Les résultats ne sont pas à la hauteur des attentes, mais le président du RTC, Rémy Normand, soutient que la baisse n'est pas inquiétante.

« Ça reste quand même marginal comme écart parce que c'est une tendance lourde au niveau nord-américain. [...] Ça reste dans nos modèles prévisionnels », assure-t-il.

Rémy Normand ajoute que le RTC n'a aucun contrôle sur le prix de l'essence et le coût du stationnement qui, à Québec, restent relativement bon marché et peuvent favoriser les déplacements en automobile.

Le RTC mise donc sur « le confort client, l'expérience client et les nouveaux types de service » pour attirer et conserver sa clientèle. Rémy Normand souligne entre autres l'arrivée récente du métrobus 807 et les 50 abribus de nouvelle génération installés en 2015.

Pour 2016, le président du RTC espère que l'achalandage demeurera stable par rapport à 2015.

Des résidents de Beauport en colère

L'assemblée du conseil d'administration permet aussi aux usagers du RTC et aux résidents de Québec de se faire entendre.
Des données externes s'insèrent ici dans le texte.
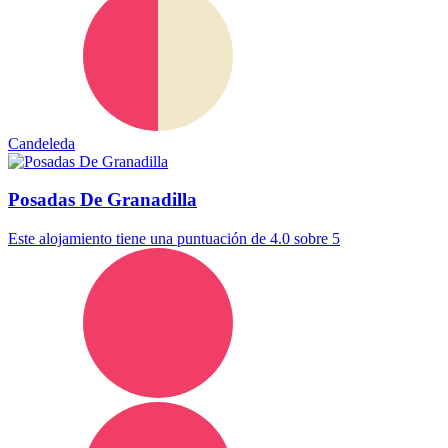
Candeleda
Posadas De Granadilla
Este alojamiento tiene una puntuación de 4.0 sobre 5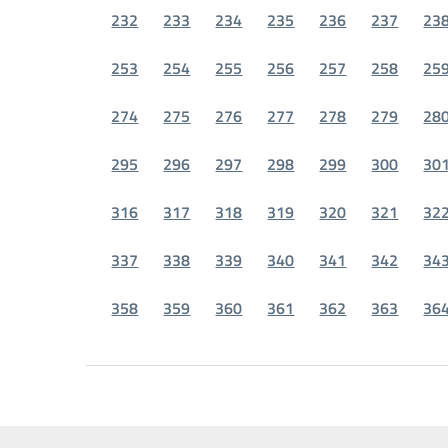
232
233
234
235
236
237
23
253
254
255
256
257
258
25
274
275
276
277
278
279
28
295
296
297
298
299
300
30
316
317
318
319
320
321
32
337
338
339
340
341
342
34
358
359
360
361
362
363
36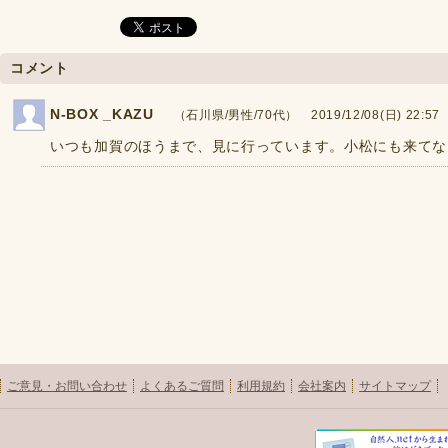
コメント
N-BOX _KAZU
（石川県/男性/70代） 2019/12/08(日) 22:57
いつも加賀のほうまで、見に行っています。小松にも来てな
ご意見・お問い合わせ
よくあるご質問
利用規約
会社案内
サイトマップ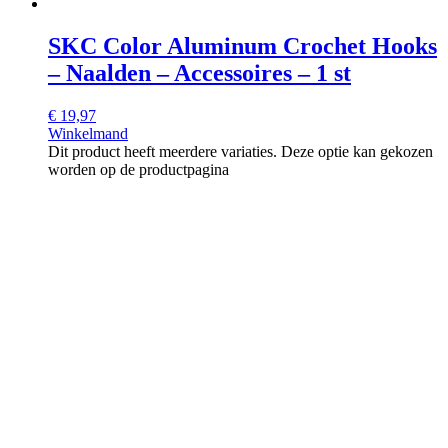
SKC Color Aluminum Crochet Hooks
– Naalden – Accessoires – 1 st
€
19,97
Winkelmand
Dit product heeft meerdere variaties. Deze optie kan gekozen
worden op de productpagina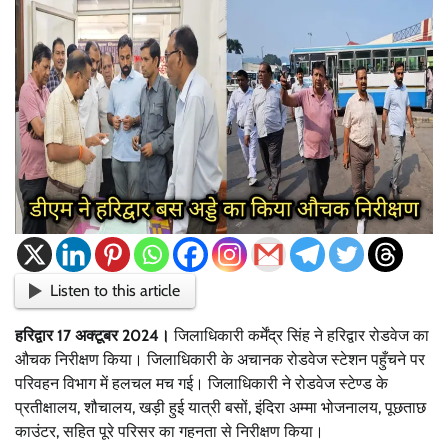
Listen to this article
हरिद्वार 17 अक्टूबर 2024।
जिलाधिकारी कर्मेंद्र सिंह ने हरिद्वार रोडवेज का
औचक निरीक्षण किया। जिलाधिकारी के अचानक रोडवेज स्टेशन पहुँचने पर
परिवहन विभाग में हलचल मच गई। जिलाधिकारी ने रोडवेज स्टेण्ड के
प्रतीक्षालय, शौचालय, खड़ी हुई यात्री बसों, इंदिरा अम्मा भोजनालय, पूछताछ
काउंटर, सहित पूरे परिसर का गहनता से निरीक्षण किया।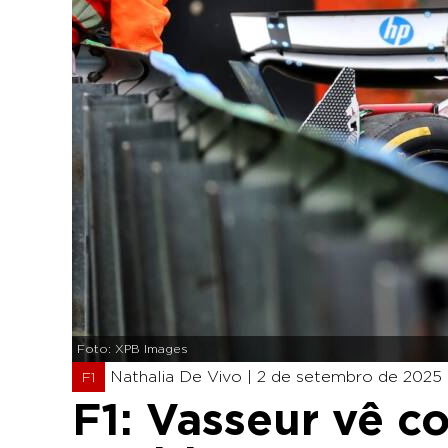
Foto: XPB Images
Nathalia De Vivo |
2 de setembro de 2025 -
F1
F1: Vasseur vê c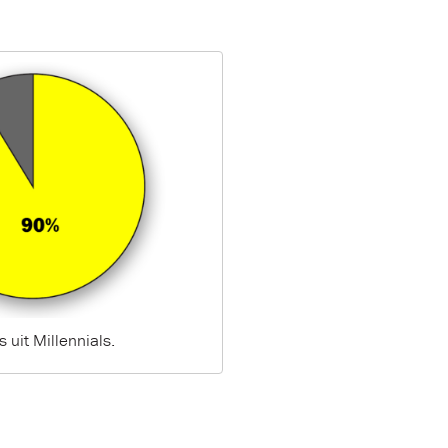
uit Millennials.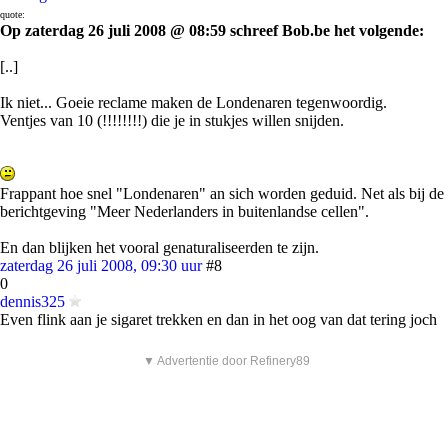
quote:
Op zaterdag 26 juli 2008 @ 08:59 schreef Bob.be het volgende:
[..]
Ik niet... Goeie reclame maken de Londenaren tegenwoordig.
Ventjes van 10 (!!!!!!!!) die je in stukjes willen snijden.
Frappant hoe snel "Londenaren" an sich worden geduid. Net als bij de
berichtgeving "Meer Nederlanders in buitenlandse cellen".
En dan blijken het vooral genaturaliseerden te zijn.
zaterdag 26 juli 2008, 09:30 uur
#8
0
dennis325
Even flink aan je sigaret trekken en dan in het oog van dat tering joch
▼ Advertentie door Refinery89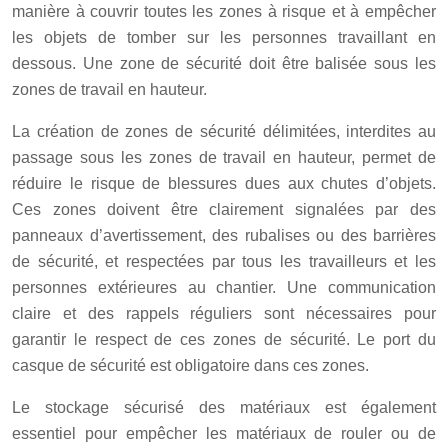
manière à couvrir toutes les zones à risque et à empêcher
les objets de tomber sur les personnes travaillant en
dessous. Une zone de sécurité doit être balisée sous les
zones de travail en hauteur.
La création de zones de sécurité délimitées, interdites au
passage sous les zones de travail en hauteur, permet de
réduire le risque de blessures dues aux chutes d’objets.
Ces zones doivent être clairement signalées par des
panneaux d’avertissement, des rubalises ou des barrières
de sécurité, et respectées par tous les travailleurs et les
personnes extérieures au chantier. Une communication
claire et des rappels réguliers sont nécessaires pour
garantir le respect de ces zones de sécurité. Le port du
casque de sécurité est obligatoire dans ces zones.
Le stockage sécurisé des matériaux est également
essentiel pour empêcher les matériaux de rouler ou de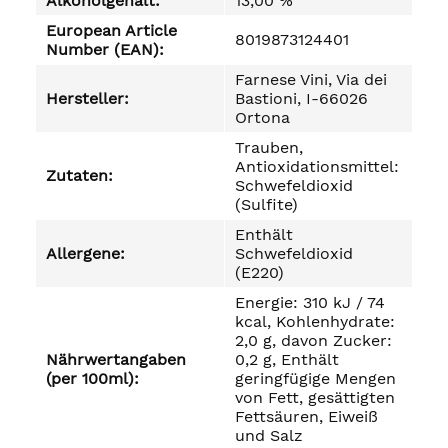
Alkoholgehalt:
13,00 %
European Article
8019873124401
Number (EAN):
Farnese Vini, Via dei
Hersteller:
Bastioni, I-66026
Ortona
Trauben,
Antioxidationsmittel:
Zutaten:
Schwefeldioxid
(Sulfite)
Enthält
Allergene:
Schwefeldioxid
(E220)
Energie: 310 kJ / 74
kcal, Kohlenhydrate:
2,0 g, davon Zucker:
Nährwertangaben
0,2 g, Enthält
(per 100ml):
geringfügige Mengen
von Fett, gesättigten
Fettsäuren, Eiweiß
und Salz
Un groupe qui réclame depuis 2012 le réaménagement du terminus de l'avenue Royale, à proximité du manoir Montmorency, est revenu à la charge.

Éliette Chaput se plaint que les nombreux autobus garés près de chez elle minent la qualité de vie des résidents.

« Le bruit, c'est l'enfer, de 5 h 10 le matin jusqu'a 1 h 10 le soir. Les moteurs sont en fonction, on ne peut pas ouvrir nos fenêtres à cause de la pollution », dénonce la résidente de l'avenue Royale.

En 2014, le RTC est arrivé à la conclusion qu'il était impossible de déplacer le terminus à un autre endroit. Le président, Rémy Normand, a promis que la situation sera réévaluée dans les prochains mois.